Decline in NLEA among patients with end-stage renal disease with diabetes stabilized since 2013

MONDAY, June 3, 2019 (HealthDay News) — Decreases in nontraumatic lower-extremity amputation (NLEA) have plateaued in recent years among adults with end-stage renal disease (ESRD) and diabetes, according to a study published online May 29 in Diabetes Care.

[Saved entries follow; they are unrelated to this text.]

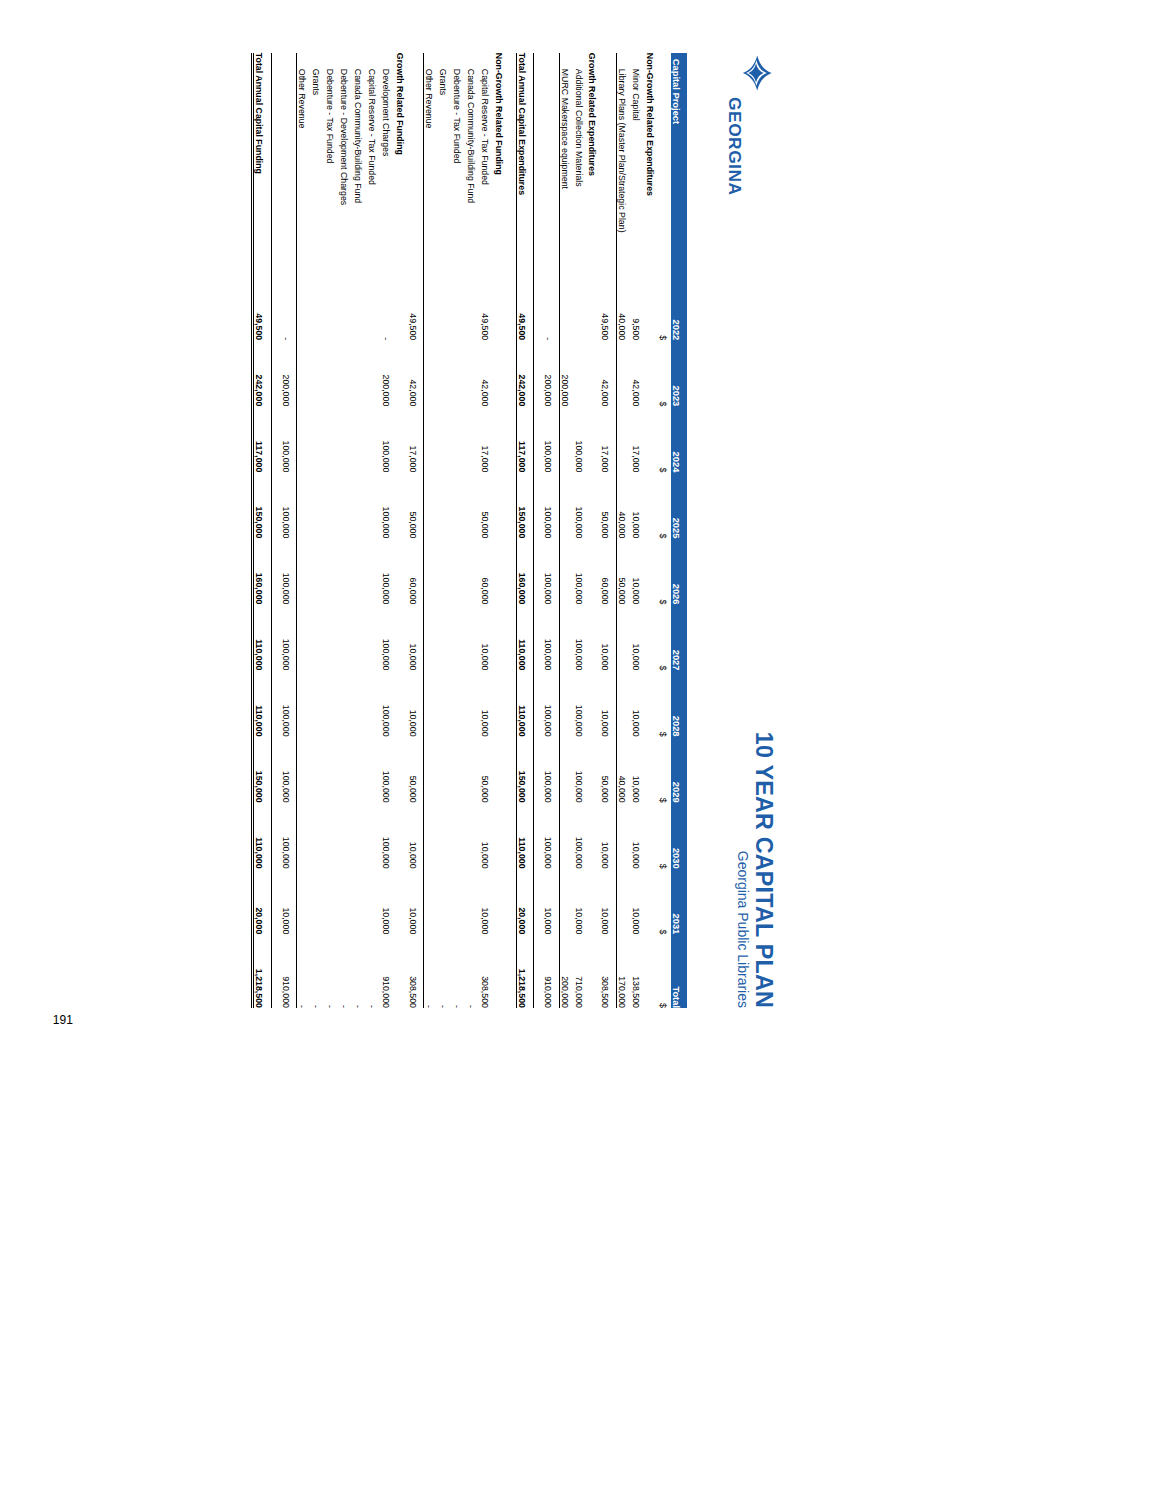GEORGINA
10 YEAR CAPITAL PLAN
Georgina Public Libraries
| Capital Project | 2022 | 2023 | 2024 | 2025 | 2026 | 2027 | 2028 | 2029 | 2030 | 2031 | Total |
| --- | --- | --- | --- | --- | --- | --- | --- | --- | --- | --- | --- |
| | $ | $ | $ | $ | $ | $ | $ | $ | $ | $ | $ |
| Non-Growth Related Expenditures | | | | | | | | | | | |
| Minor Capital | 9,500 | 42,000 | 17,000 | 10,000 | 10,000 | 10,000 | 10,000 | 10,000 | 10,000 | 10,000 | 138,500 |
| Library Plans (Master Plan/Strategic Plan) | 40,000 | | | 40,000 | 50,000 | | | 40,000 | | | 170,000 |
| | 49,500 | 42,000 | 17,000 | 50,000 | 60,000 | 10,000 | 10,000 | 50,000 | 10,000 | 10,000 | 308,500 |
| Growth Related Expenditures | | | | | | | | | | | |
| Additional Collection Materials | | | 100,000 | 100,000 | 100,000 | 100,000 | 100,000 | 100,000 | 100,000 | 10,000 | 710,000 |
| MURC Makerspace equipment | | 200,000 | | | | | | | | | 200,000 |
| | - | 200,000 | 100,000 | 100,000 | 100,000 | 100,000 | 100,000 | 100,000 | 100,000 | 10,000 | 910,000 |
| Total Annual Capital Expenditures | 49,500 | 242,000 | 117,000 | 150,000 | 160,000 | 110,000 | 110,000 | 150,000 | 110,000 | 20,000 | 1,218,500 |
| Non-Growth Related Funding | | | | | | | | | | | |
| Capital Reserve - Tax Funded | 49,500 | 42,000 | 17,000 | 50,000 | 60,000 | 10,000 | 10,000 | 50,000 | 10,000 | 10,000 | 308,500 |
| Canada Community-Building Fund | | | | | | | | | | | - |
| Debenture - Tax Funded | | | | | | | | | | | - |
| Grants | | | | | | | | | | | - |
| Other Revenue | | | | | | | | | | | - |
| | 49,500 | 42,000 | 17,000 | 50,000 | 60,000 | 10,000 | 10,000 | 50,000 | 10,000 | 10,000 | 308,500 |
| Growth Related Funding | | | | | | | | | | | |
| Development Charges | - | 200,000 | 100,000 | 100,000 | 100,000 | 100,000 | 100,000 | 100,000 | 100,000 | 10,000 | 910,000 |
| Capital Reserve - Tax Funded | | | | | | | | | | | - |
| Canada Community-Building Fund | | | | | | | | | | | - |
| Debenture - Development Charges | | | | | | | | | | | - |
| Debenture - Tax Funded | | | | | | | | | | | - |
| Grants | | | | | | | | | | | - |
| Other Revenue | | | | | | | | | | | - |
| | - | 200,000 | 100,000 | 100,000 | 100,000 | 100,000 | 100,000 | 100,000 | 100,000 | 10,000 | 910,000 |
| Total Annual Capital Funding | 49,500 | 242,000 | 117,000 | 150,000 | 160,000 | 110,000 | 110,000 | 150,000 | 110,000 | 20,000 | 1,218,500 |
191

Jessica L. Harding, Ph.D., from the U.S. Centers for Disease Control and Prevention in Atlanta, and colleagues estimated annual rates of NLEA hospitalizations during 2000 to 2015 among adults with ESRD from the U.S. Renal Data System. NLEA rates were adjusted for age, sex, and race and were stratified by diabetes status, age, sex, race, and amputation level.

The researchers found that NLEA rates decreased 43.8 percent between 2000 and 2013 among adults with diabetes (from 7.5 to 4.2 per 100 person-years; annual percent change [APC], −4.9 percent) and then stabilized. Between 2000 and 2013, the rates of total NLEAs decreased 25.5 percent among adults without diabetes (from 1.6 to 1.1; APC, −3.0 percent) and stabilized thereafter. A slowing or stagnation in declines of minor NLEAs (toe and foot) in more recent years appeared to drive these trends, while the decline continued for major NLEAs (above the knee).

“This analysis documents a discouraging stall in progress in NLEA trends in recent years in a high-risk population with both ESRD and diabetes,” the authors write. “Continued efforts to improve access to and uptake of preventive foot care, improve diabetes self-management, and promote education might be a priority for ESRD patients, particularly among those with diabetes.”